● Exercise aim
The passage on unbiased estimators below writes several expectations in the form E[...]. List each distinct one.

● Page text
▶
To answer this question, we must go back to the definition of an unbiased estimator. An unbiased estimator is one whose expectation tends to the true expectation. The sample mean is an unbiased estimator. To see why:

$$ E[\bar{X}] = \frac{1}{n}\sum_{i=1}^{n} E[X_i] = \frac{n}{n} \mu = \mu $$

Let us look at the expectation of the sample variance,

$$ S^2 = \frac{1}{n-1} \sum_{i=1}^{n} (X_i^2) - n\bar{X}^2 $$

$$ E[S^2] = \frac{1}{n-1} \left( n E[(X_i^2)] - nE[\bar{X}^2] \right). $$

Notice that $\bar{X}$ is a random variable and not a constant, so the expectation $E[\bar{X}^2] $ plays a role. This is the reason behind the $n-1$.
◀
● Collected material
▶
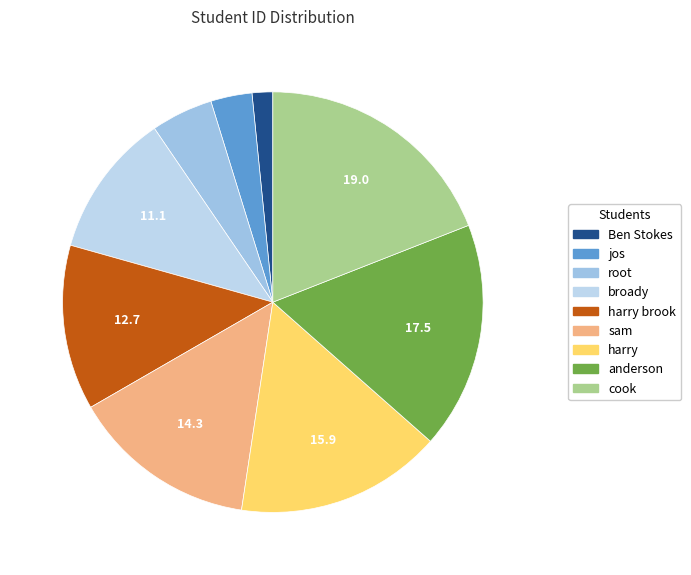

Count the number of slices in the pie.

9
◀
● Task result
- E[X̄]
- E[X_i]
- E[S²]
- E[X_i²]
- E[X̄²]